Glossary term

Active Risk

Active risk is the volatility of a portfolio's returns relative to its benchmark, often called tracking error.

Updated

May 25, 2026

Read time

3 min read

What Is Active Risk?

Active risk is the volatility of a portfolio's returns relative to its benchmark. It is often called tracking error because it measures how much a portfolio's performance tends to deviate from the index or benchmark it is compared against.

Active risk does not say whether a manager is skilled. It measures how much the manager's results differ from the benchmark. That difference can come from security selection, sector tilts, factor exposure, cash levels, currency exposure, fees, or timing decisions.

Key Takeaways

  • Active risk measures return variability versus a benchmark.
  • It is commonly called tracking error.
  • Higher active risk means the portfolio is taking larger benchmark-relative bets.
  • Low active risk can indicate benchmark-hugging or index-like behavior.
  • Active risk should be read with active return and the information ratio.

Active Risk Formula

A simplified expression is:

Active Risk=σ(RpRb)\text{Active Risk} = \sigma(R_{p} - R_{b})

In this expression, Rp is the portfolio return and Rb is the benchmark return. The difference between them is the active return.

For example, if a fund's return regularly differs from its benchmark by several percentage points, it will have higher active risk than an index fund that stays very close to the benchmark each month.

How to Read It

Active risk level

General interpretation

Low

Portfolio closely tracks the benchmark.

Moderate

Manager takes some benchmark-relative positions.

High

Portfolio results may differ meaningfully from the benchmark.

Active Risk Versus Active Share

Active risk measures volatility of performance differences. Active share measures how different the holdings are from the benchmark. A portfolio can have high active share but moderate active risk if the active positions offset one another. It can also have low active share but meaningful active risk if a small set of positions is highly volatile.

The practical question is whether the manager is being paid for useful active risk. If active risk is high but active return is weak, the portfolio may be taking benchmark-relative risk without enough payoff.

Active risk is also a governance measure. A fund that promises to closely track an index should normally have low active risk. A fund that charges for active management should be able to explain why its active risk is intentional and how it expects to earn enough active return to justify it.

The number is backward-looking when calculated from realized returns and forward-looking when estimated from holdings and risk models. Both versions can be useful, but neither guarantees how far future returns will drift from the benchmark.

Manager Evaluation

Active risk becomes more meaningful when it is paired with active return. High active risk with strong excess return can indicate that benchmark-relative bets were rewarded. High active risk with weak or negative excess return suggests the investor absorbed meaningful deviation without compensation.

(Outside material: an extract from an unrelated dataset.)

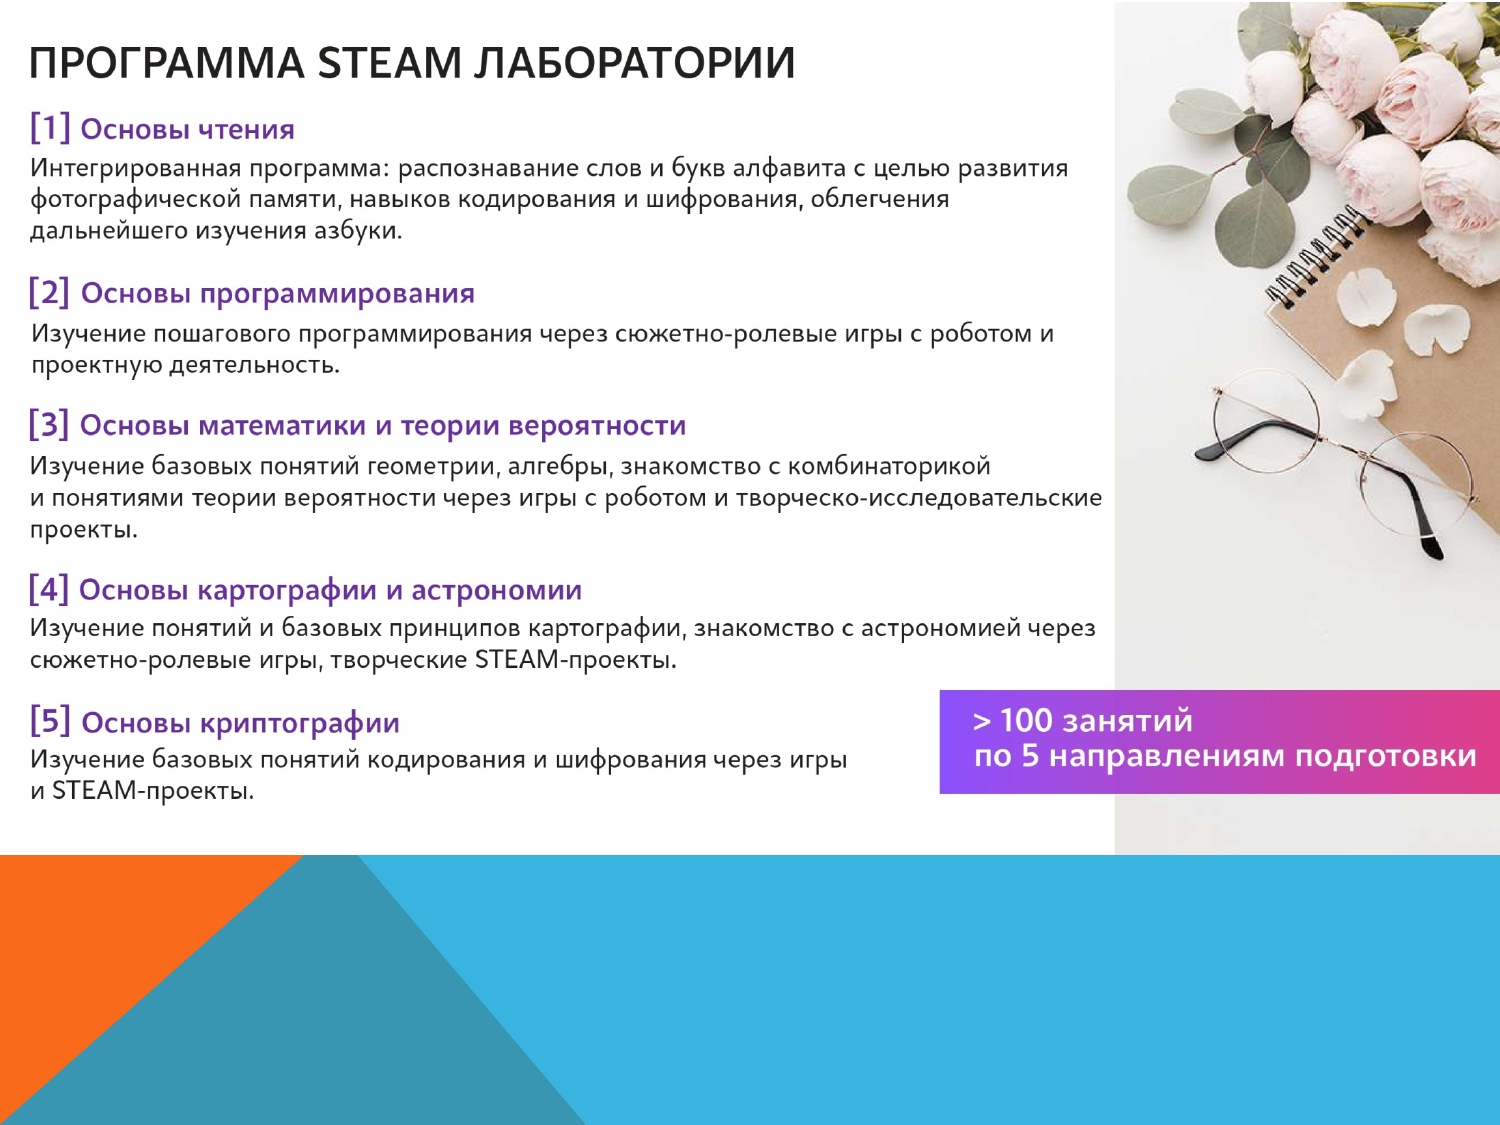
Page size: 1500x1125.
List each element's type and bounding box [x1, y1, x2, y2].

Low active risk also has two possible readings. It may be appropriate for a low-cost index-like mandate, or it may suggest closet indexing if the fund charges active fees while staying very close to the benchmark.

Mandate Fit

The right active-risk level depends on the mandate. A passive index fund should have very low tracking error. A concentrated active equity fund may need higher active risk to have a realistic chance of outperforming after fees. A liability-driven bond portfolio may care more about matching duration and cash-flow exposures than maximizing active return.

That is why active risk belongs in the investment policy conversation. It sets expectations for how different the portfolio may look and feel from the benchmark before performance results arrive.

The Bottom Line

Active risk measures how much a portfolio's returns vary from its benchmark. It helps investors understand whether a manager is taking meaningful active bets and whether those bets are being rewarded.